# [Work to be completed]
Which lines of the records contain the word "What" with matching case? Copy out each of those lines.

Start of Input data

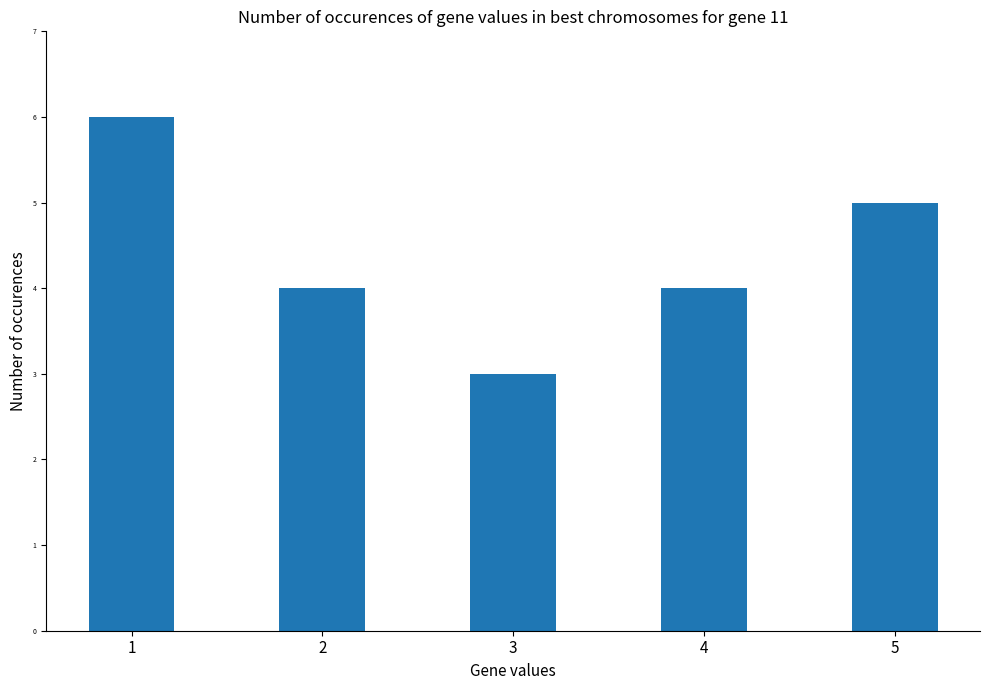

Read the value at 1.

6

End of Input data
Start of Input data

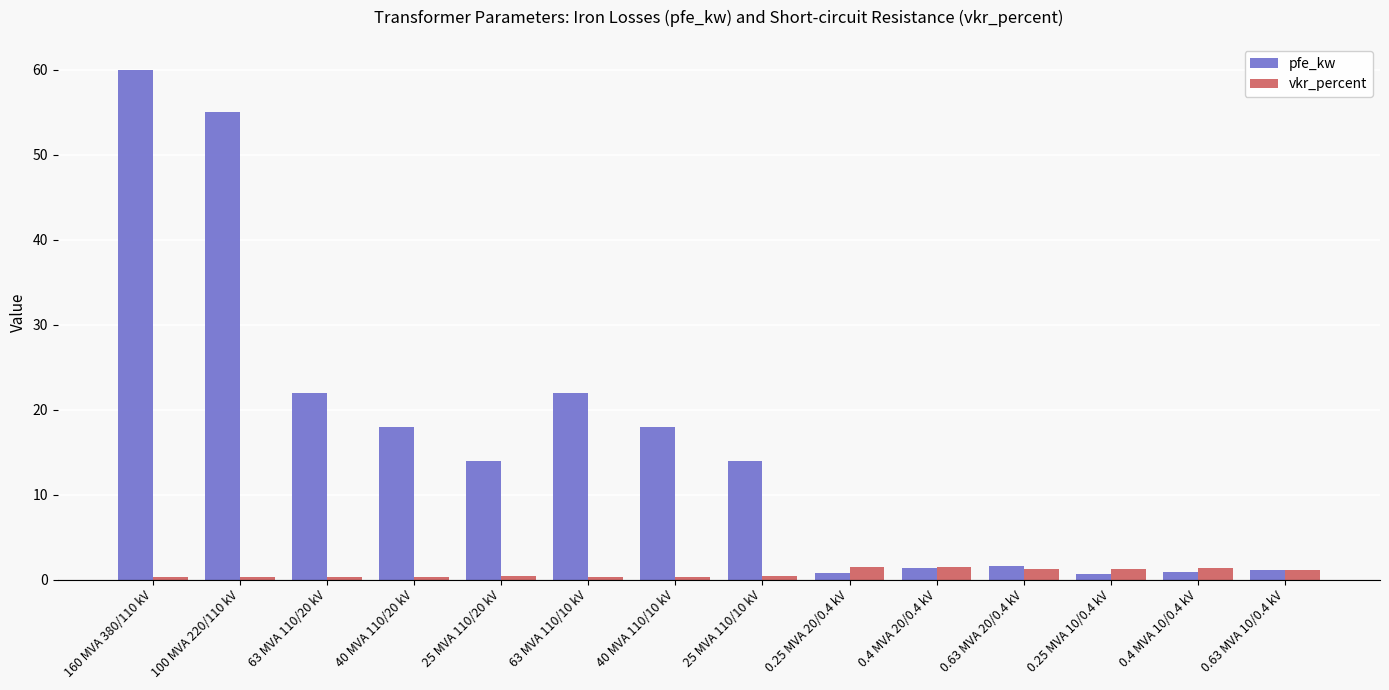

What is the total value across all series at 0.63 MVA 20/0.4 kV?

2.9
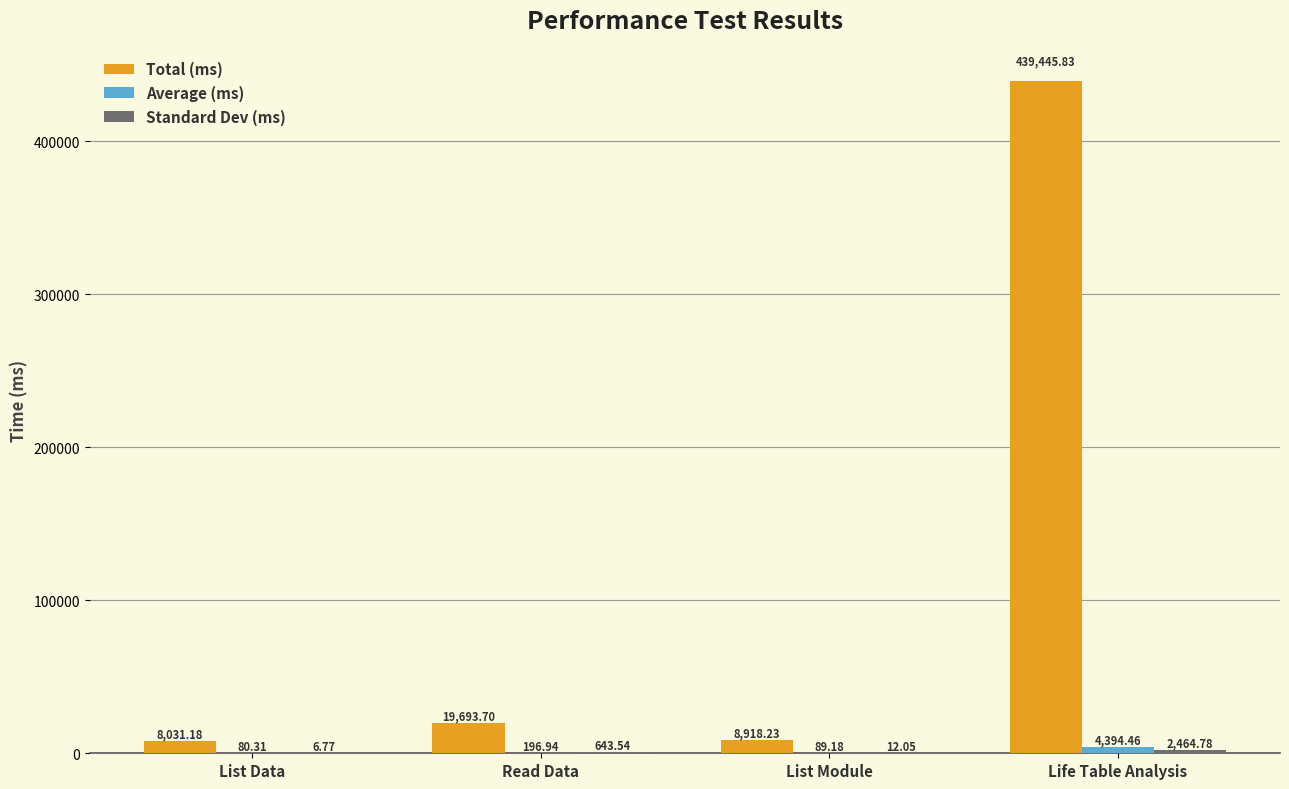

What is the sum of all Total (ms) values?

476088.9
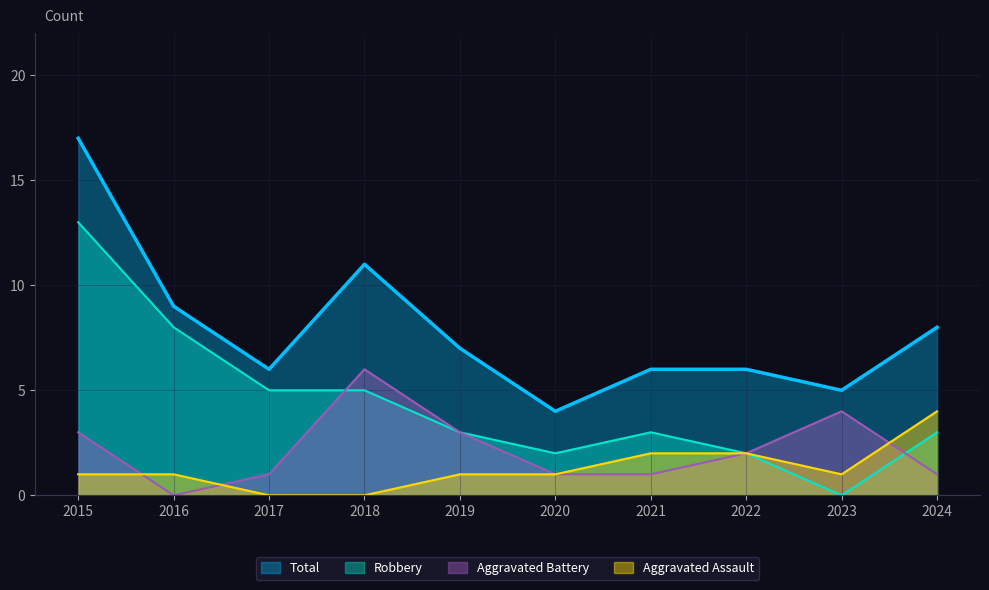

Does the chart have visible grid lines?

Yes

End of Input data

# [Reply]
What is the total value across all series at 0.63 MVA 20/0.4 kV?
What is the sum of all Total (ms) values?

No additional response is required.